Tanz ist eine Form der Kommunikation. Ohne dass ein gesprochenes Wort nötig wäre, kann er Grenzen überwinden und kraftvolle visuelle Botschaften übermitteln. Die Stammestänze in Afrika wurden hauptsächlich aufgeführt, um Freude auszudrücken oder um zu feiern: den Anbruch einer neuen Jahreszeit, die Geburt eines Kindes oder eine Hochzeit. Manchmal wurde damit sogar dem Leben eines Verstorbenen gedacht. Die Tänze lehrten soziale Verhaltensmuster und Werte, die den Menschen bei ihrer Arbeit und dem Erwachsenwerden halfen; sie gaben aber auch dem Leben in der Gemeinschaft Ausdruck. Der Regentanz der nordamerikanischen Indianer war ein Ritual, um Regen herbeizuführen. Er wurde häufig vor den neuen Siedlern aufgeführt, im Austausch für Handelsgüter. Auch die australischen Aborigines tauschten bei großen Feiern und Zusammenkünften Lieder und Tänze aus, als Güter noch durch Tauschhandel den Besitzer wechselten. Der Tanz hatte einen Grund und Zweck, und jeder musste mitmachen.
In den meisten Ländern der Welt entstand der Volkstanz rund um feierliche Anlässe. Sie boten eine wiederkehrende Gelegenheit zusammenzukommen, was unweigerlich zu irgendeiner Form des Gruppentanzes führte. Gemeinschaftstänze wurden wegen ihrer einfachen Form gewählt, bei der auch Neulinge sofort mitmachen konnten und mit sofortigen Erfolgen belohnt wurden. Häufig wurden die Tänze mit der gleichen Anzahl von Frauen und Männern und in Form eines Vierecks getanzt. Das förderte die Zusammenarbeit und ein gewisses Maß an sozialem Geben und Nehmen. Diese Tänze wurden von Generation zu Generation weitergegeben und bedurften keines Choreografen, der die Schrittfolge festlegte.
Während der Renaissance, der großen gesellschaftlichen und intellektuellen Bewegung, die das europäische Denken von den Beschränkungen der christlichen Philosophie befreite, bildete sich allmählich ein Unterschied zwischen dem höfischen Tanz und dem ländlichen Volkstanz heraus. Es wurden Tanzmeister zur Ausbildung professioneller Tänzer angestellt, die den Adel unterhalten sollten. Diese Tänze wurden sorgsam schriftlich festgehalten, damit sie später neu aufgelegt werden konnten. An den Königshöfen begann die Entwicklung des Tanzes als visuelle Kunstform.

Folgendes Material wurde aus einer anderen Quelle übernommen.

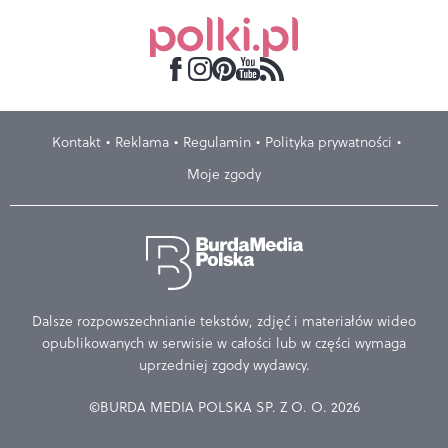
Kontakt
Reklama
Regulamin
Polityka prywatności
Moje zgody
Dalsze rozpowszechnianie tekstów, zdjęć i materiałów wideo
opublikowanych w serwisie w całości lub w części wymaga
uprzedniej zgody wydawcy.
©BURDA MEDIA POLSKA SP. Z O. O. 2026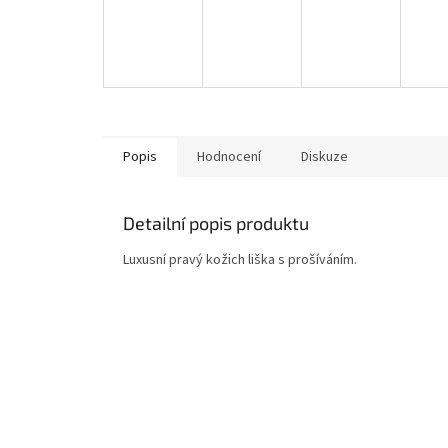
Popis
Hodnocení
Diskuze
Detailní popis produktu
Luxusní pravý kožich liška s prošíváním.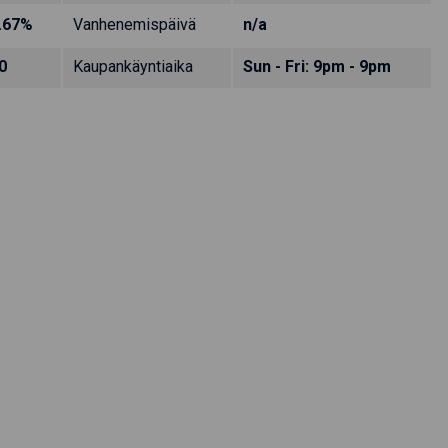
.67%
Vanhenemispäivä
n/a
0
Kaupankäyntiaika
Sun - Fri: 9pm - 9pm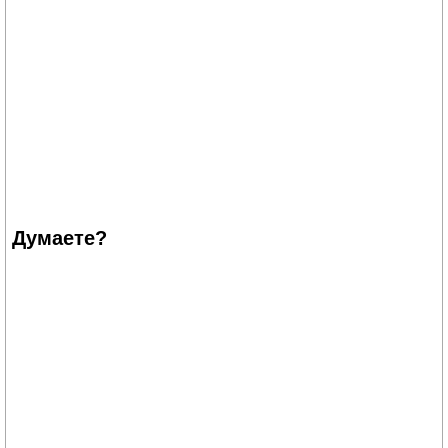
Думаете?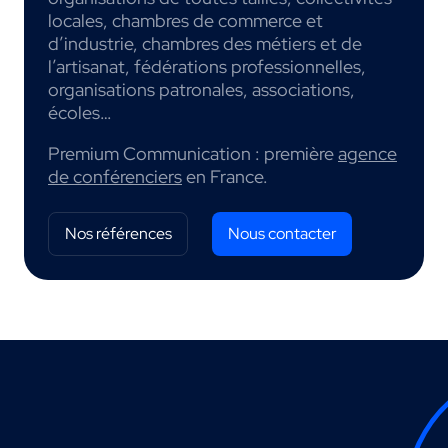
locales, chambres de commerce et
d’industrie, chambres des métiers et de
l’artisanat, fédérations professionnelles,
organisations patronales, associations,
écoles…
Premium Communication : première
agence
de conférenciers
en France.
Nos références
Nous contacter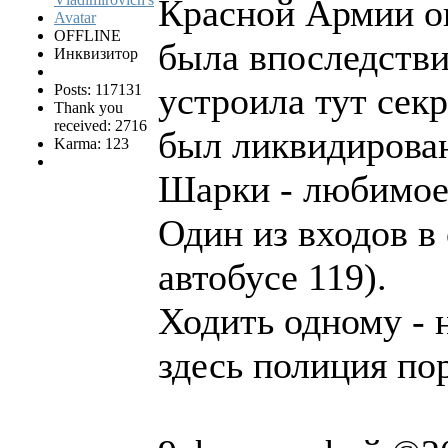
Красной Армии он
OFFLINE
была впоследстви
Инквизитор
устроила тут сек
Posts: 117131
Thank you
received: 2716
был ликвидирован
Karma: 123
Шарки - любимое 
Один из входов в
автобусе 119).
Ходить одному - 
здесь полиция по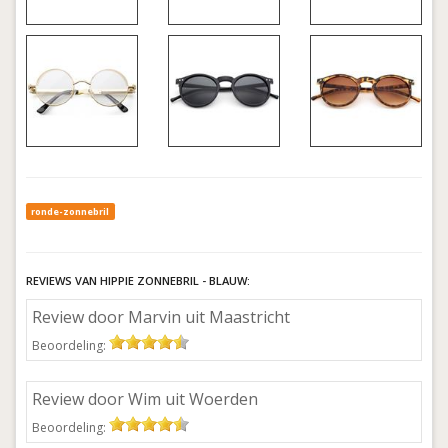
ronde-zonnebril
REVIEWS VAN HIPPIE ZONNEBRIL - BLAUW:
Review door Marvin uit Maastricht
Beoordeling:
Review door Wim uit Woerden
Beoordeling: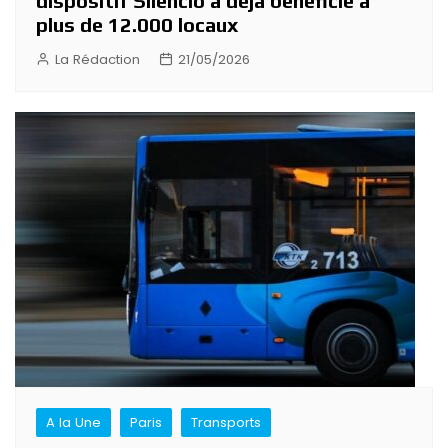
dispositif Silencio a déjà bénéficié à
plus de 12.000 locaux
La Rédaction
21/05/2026
A la Une
Paris
Transports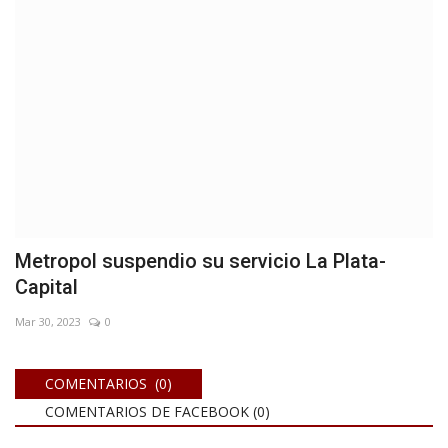
Metropol suspendio su servicio La Plata-
Capital
Mar 30, 2023
0
COMENTARIOS (0)
COMENTARIOS DE FACEBOOK (
0
)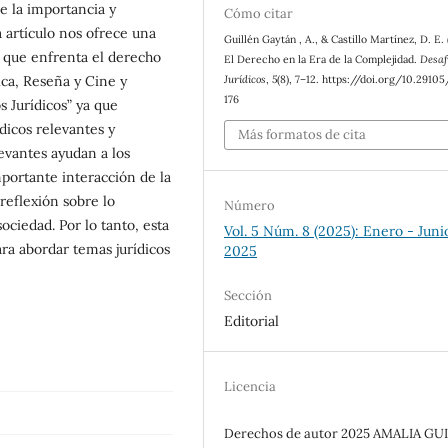
de la importancia y
Cómo citar
 artículo nos ofrece una
Guillén Gaytán , A., & Castillo Martínez, D. E.
os que enfrenta el derecho
El Derecho en la Era de la Complejidad.
Desaf
ica, Reseña y Cine y
Jurídicos
,
5
(8), 7–12. https://doi.org/10.29105
176
 Jurídicos” ya que
dicos relevantes y
Más formatos de cita
levantes ayudan a los
mportante interacción de la
reflexión sobre lo
Número
ociedad. Por lo tanto, esta
Vol. 5 Núm. 8 (2025): Enero - Juni
ara abordar temas jurídicos
2025
Sección
Editorial
Licencia
Derechos de autor 2025 AMALIA GU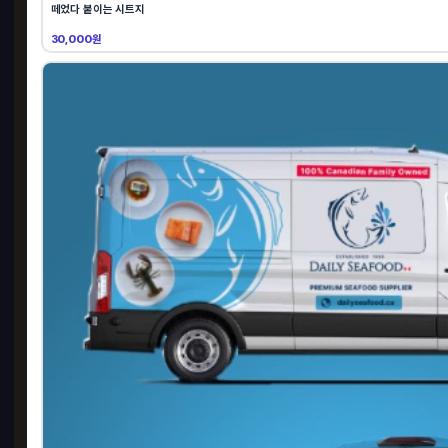
떼었다 붙이는 시트지
30,000원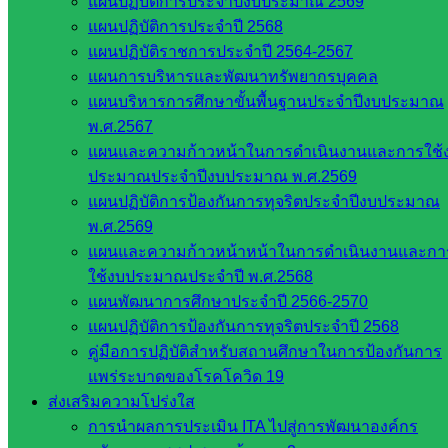
แผนปฏิบัติการประจำปีงบประมาณ 2569
วิทยาลัยเพาะช่างมหาวิทยาลัยเทคโนโลยีราชมงคล
แผนปฏิบัติการประจำปี 2568
รัตนโกสินทร์
แผนปฏิบัติราชการประจำปี 2564-2567
แผนการบริหารและพัฒนาทรัพยากรบุคคล
ชื่อผลงาน พลังดิน “แผ่นดินพ่อ”
แผนบริหารการศึกษาขั้นพื้นฐานประจำปีงบประมาณ
ณ โรงแรมเดอะเชอราตัน แกรนด์ สุขุมวิท กรุงเทพมหานคร
พ.ศ.2567
แผนและความก้าวหน้าในการดำเนินงานและการใช้
สพป.สระแก้วเขต2
ประมาณประจำปีงบประมาณ พ.ศ.2569
แผนปฏิบัติการป้องกันการทุจริตประจำปีงบประมาณ
พ.ศ.2569
Post Views:
319
แผนและความก้าวหน้าหน้าในการดำเนินงานและกา
ใช้งบประมาณประจำปี พ.ศ.2568
แผนพัฒนาการศึกษาประจำปี 2566-2570
แผนปฏิบัติการป้องกันการทุจริตประจำปี 2568
คู่มือการปฏิบัติสำหรับสถานศึกษาในการป้องกันการ
แพร่ระบาดของโรคโควิด 19
ส่งเสริมความโปร่งใส
การนำผลการประเมิน ITA ไปสู่การพัฒนาองค์กร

Er schuf eine wichtige Plattform für Künstler, Komponisten, Designer und Choreografen. Die Höfe versammelten so viele Künstler, wie sie sich leisten konnten. Man begriff, dass eine solche Kombination verschiedener Künste einen weitaus mächtigeren und unmittelbareren Einfluss ausübte. Die neue Kunstform des Tanzes übernahm eine Führungsrolle unter den Künsten. Aufgrund ihrer Flexibilität konnte sie leicht an bestimmte Themen angepasst werden, die zu der Zeit wichtig waren. Seinen Ursprung hatte das Hofballett in Italien. Durch seine Popularität und seinen Glanz schwappte es jedoch bald in die meisten anderen europäischen Monarchien über.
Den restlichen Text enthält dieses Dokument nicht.